Remember when Daley first took over the schools and they kept “finding” pockets of waste and corruption and trotting them out at intervals like the dead body of a terrorist or 14-point buck for the media? It’s almost like Rahm was working for Daley when that happened… wait a second…. So I expect we will soon see some spectacular revelations, court cases and probably some prosecutions. Who knows, maybe we’ll see some high-level prosecutions of people who can’t make the leap from stealing with a briefcase to making the entire process an ethical “crime”. (I’m talking to you Victor Reyes but it’s possible that you’ve evolved enough to make the jump and won’t be seen as a possible competitor.) For example, prior to the repeal of Glass Steagall virtually everything that Goldman Sachs has done to wreck such havoc on our economy was illegal. Now, even though many of the things they’ve done are straight up frauds, a number of them were only possible due to a repeal of the law and a number of their practices though not frauds are now not even under regulation. We call it regulatory capture.
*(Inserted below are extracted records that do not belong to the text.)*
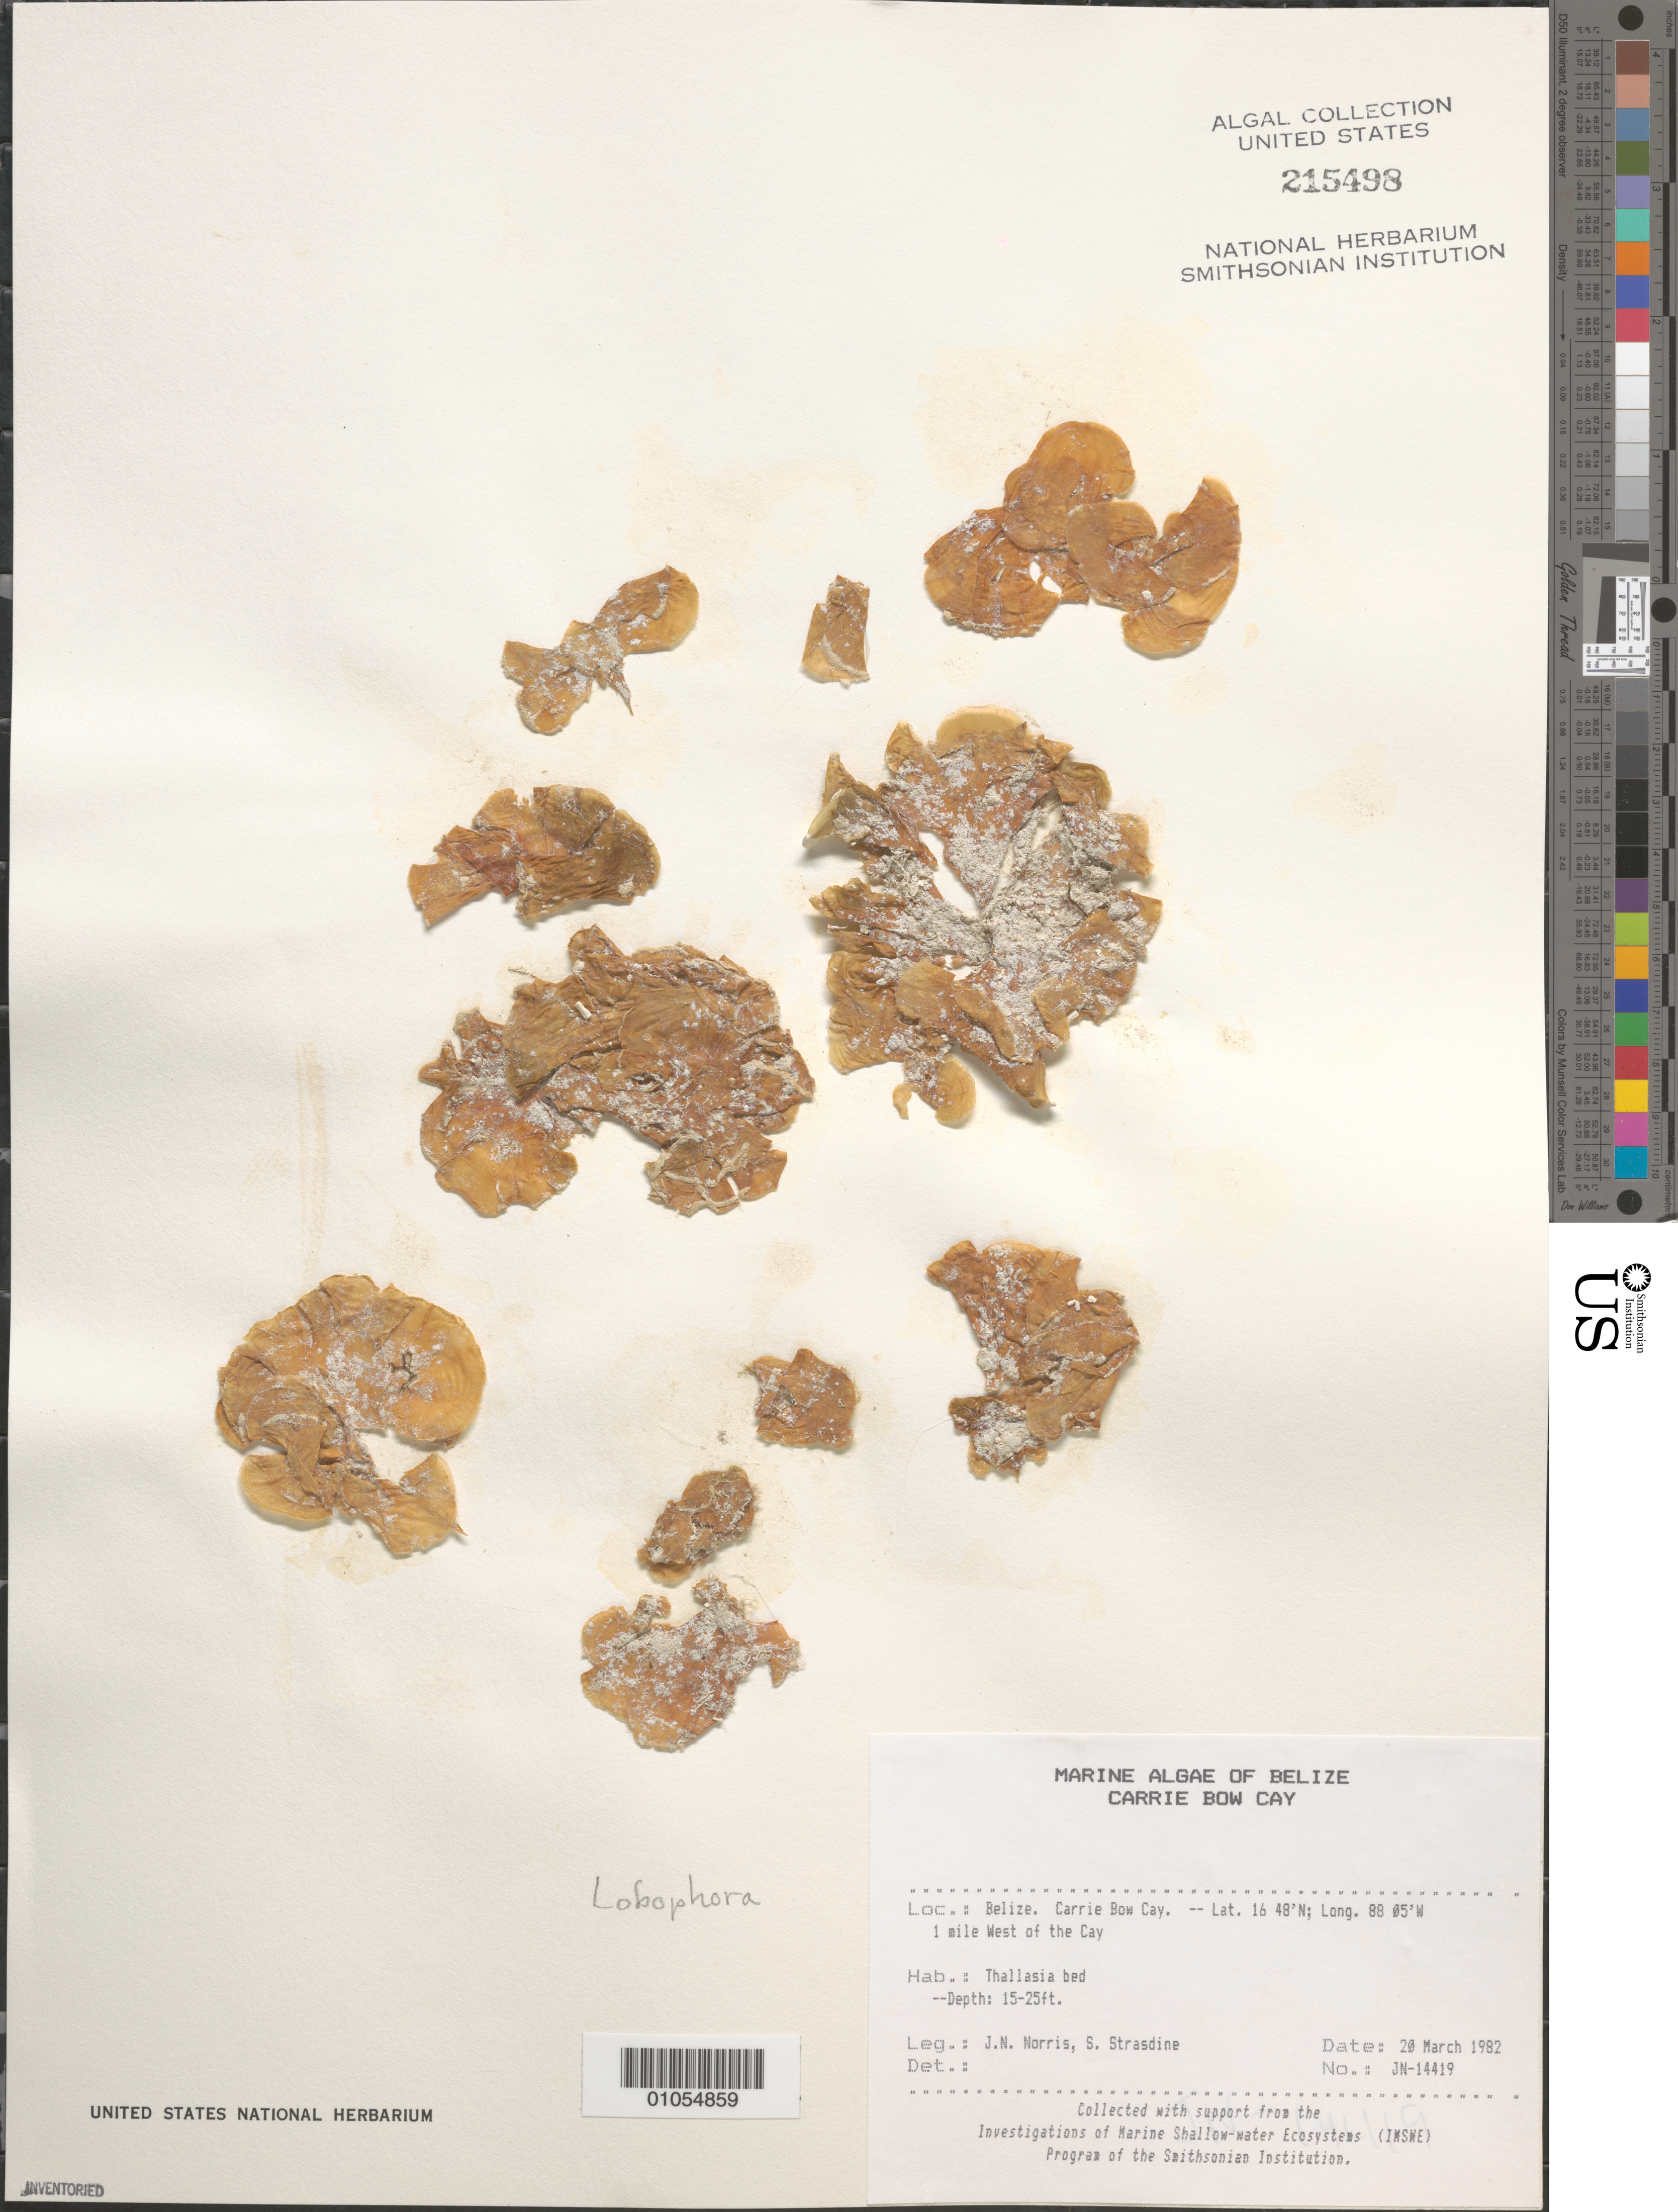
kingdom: Chromista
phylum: Ochrophyta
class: Phaeophyceae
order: Dictyotales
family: Dictyotaceae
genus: Lobophora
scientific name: Lobophora sp.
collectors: J. N. Norris & S. Strasdine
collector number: JN-14419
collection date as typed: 20 Mar 1982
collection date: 1982-03-20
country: Belize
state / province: Stann Creek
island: Carrie Bow Cay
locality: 1 mile west of the cay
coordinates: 16 48'N, 88 05'W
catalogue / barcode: US 215498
That’s the sort of thing our new sharp-shooters will have to be looking into. This Chicago Microlending Institute, from how the loans are given, to how they are being re-sold, packaged, speculated on and the like needs to be looked into and constantly paid attention to. We need to know every meeting that the World Business Chicago people are engaged in and any deal they are putting together. When a city service gets privatized we better be really clear on what the deliverables are for the city and how much profit the new proprietors are allowed to take out of the process. That’s right, just like the feds saying that 80 to 85% of healthcare has to be spent on the service we need to see the same kind of things applied to any new deals that open any new markets. We just saw a $1.1 million dollar accounting error come rolling out of a stadium deal. Small potatoes, not what we need to be thinking too hard about but if these same accounting genii, that’s genius plural, are coming up with ways to use TIF funds or investing the pension funds or are tangled up in bonding issues that is an area for investigation and concern.

So old-timey corruption is out and we can expect the new ethics team to discover a lot of it as no one looks into the moral hazard posed by schools, charters, as a for-profit endeavor, for example. Remember, Rahm Emanuel is a foe of the government and a servant/agent of corporate interests. With him, as a public what we want the ethics people up to his neck and inside his underwear on is how he is relating to those entities and how much oversight is focused on them. We want the strictest possible rules dropped on them possible and we don’t want tax breaks flowing to them out of the public coffers to do things for them that they should do themselves. We also don’t want them contributing less to the public coffers while continuing to drain cash out of the public to support them. Those are the kinds of things our ethics laws need to be paying attention to. How the elimination of the corporate head tax came into being and who benefits and what is G.E. Capital getting for coming here? See, no one even thinks that’s worth looking into but guess what… these sorts of deals have the potential to structurally deprive the city in billions of dollars in revenue while making corporations even richer and more powerful. Something to think about and something for our friends of spend a lot of time examining.